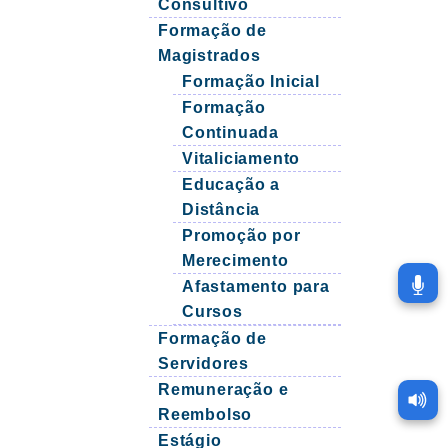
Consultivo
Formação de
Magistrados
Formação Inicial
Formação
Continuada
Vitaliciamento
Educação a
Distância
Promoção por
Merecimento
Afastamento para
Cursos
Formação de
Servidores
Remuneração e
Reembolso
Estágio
---
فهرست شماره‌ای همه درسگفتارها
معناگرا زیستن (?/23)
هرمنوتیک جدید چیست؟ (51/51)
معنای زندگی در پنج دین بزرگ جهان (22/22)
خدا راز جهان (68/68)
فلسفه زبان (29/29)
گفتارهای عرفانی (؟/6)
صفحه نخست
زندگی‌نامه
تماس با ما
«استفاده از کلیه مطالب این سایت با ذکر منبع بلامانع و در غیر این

_Exercise_
Select every line in the material above where the string "زندگی" occurs, and copy it.

_Result of the task_
معنای زندگی در پنج دین بزرگ جهان (22/22)
زندگی‌نامه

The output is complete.